Arrêt express de 24h à Potosi pour visiter la mine. Celle-ci
est la plus vieille du pays, en activité depuis 1545 ! On y exploite de
l’argent et du zinc essentiellement. Nous avons fait la visite le dimanche,
lorsque les mineurs sont au repos, mais celle-ci peut se faire n’importe quand,
ce qui est encore plus déroutant. Avant cela, petit détail, il faut signer une
décharge annonçant les innombrables risques et réfutant toute responsabilité de
la compagnie.
La visite commence par un habillage en règle :
pantalon, veste, bottes et casque, et rien en dessous parce qu’il va faire très
chaud une fois à l’intérieur. La température monte jusqu’à 45 degrés !
Une fois notre accoutrement revêtu (comme dirait notre
guide, on a l’air de faux mineurs !), on s’arrête dans un mini magasin
acheter des cadeaux aux mineurs : cigarettes tabac-coca, gants, jus de
fruit, coca, alcool à 96° (à boire !), bâtons de dynamite…. Nous sommes 4
touristes, plus notre guide Daniel qui travaille à la mine toute la semaine et
fais les visites organisées le WE. Chez lui, on est mineur de générations et
générations.

Données à traiter —

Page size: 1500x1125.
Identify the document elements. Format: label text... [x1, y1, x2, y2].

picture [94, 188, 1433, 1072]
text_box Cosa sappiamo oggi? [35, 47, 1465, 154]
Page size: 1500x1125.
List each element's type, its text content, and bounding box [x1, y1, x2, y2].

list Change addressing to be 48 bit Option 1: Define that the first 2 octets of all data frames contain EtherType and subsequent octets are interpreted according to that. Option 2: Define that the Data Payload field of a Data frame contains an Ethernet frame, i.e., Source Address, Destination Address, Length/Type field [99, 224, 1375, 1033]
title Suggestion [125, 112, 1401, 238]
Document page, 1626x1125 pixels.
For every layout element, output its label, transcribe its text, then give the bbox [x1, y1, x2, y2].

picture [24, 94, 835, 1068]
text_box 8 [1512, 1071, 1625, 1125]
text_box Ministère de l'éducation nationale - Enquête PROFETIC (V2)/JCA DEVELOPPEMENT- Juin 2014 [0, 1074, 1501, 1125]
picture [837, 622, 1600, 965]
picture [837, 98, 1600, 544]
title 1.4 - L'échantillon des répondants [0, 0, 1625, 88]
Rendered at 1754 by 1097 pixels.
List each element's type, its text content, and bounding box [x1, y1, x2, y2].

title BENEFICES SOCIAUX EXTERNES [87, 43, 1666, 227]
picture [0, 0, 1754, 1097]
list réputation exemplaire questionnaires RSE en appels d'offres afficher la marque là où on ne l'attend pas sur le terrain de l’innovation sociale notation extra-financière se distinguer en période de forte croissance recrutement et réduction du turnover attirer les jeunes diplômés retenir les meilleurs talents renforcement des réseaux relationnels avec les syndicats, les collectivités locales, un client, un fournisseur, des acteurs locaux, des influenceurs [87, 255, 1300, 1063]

Série de tâches —
1. Citez le passage du récit sur la mine de Potosi qui va de "Arrêt express de" à "la compagnie.", ces deux extrémités comprises.
2. Convertissez s'il vous plaît en CSV à deux colonnes, texte et reponse, les enregistrements situés entre la ligne contenant "Rendered at 1754 by 1097 pixels." et celle contenant "picture [0, 0, 1754, 1097]", incluses. Chaque ligne du CSV associe un texte à sa réponse, chacun dans un seul champ entre guillemets, les sauts de ligne remplacés par des espaces.

Résultats par tâche —
1.
Arrêt express de 24h à Potosi pour visiter la mine. Celle-ci
est la plus vieille du pays, en activité depuis 1545 ! On y exploite de
l’argent et du zinc essentiellement. Nous avons fait la visite le dimanche,
lorsque les mineurs sont au repos, mais celle-ci peut se faire n’importe quand,
ce qui est encore plus déroutant. Avant cela, petit détail, il faut signer une
décharge annonçant les innombrables risques et réfutant toute responsabilité de
la compagnie.

2.
texte,reponse
"Rendered at 1754 by 1097 pixels. List each element's type, its text content, and bounding box [x1, y1, x2, y2].","title BENEFICES SOCIAUX EXTERNES [87, 43, 1666, 227] picture [0, 0, 1754, 1097]"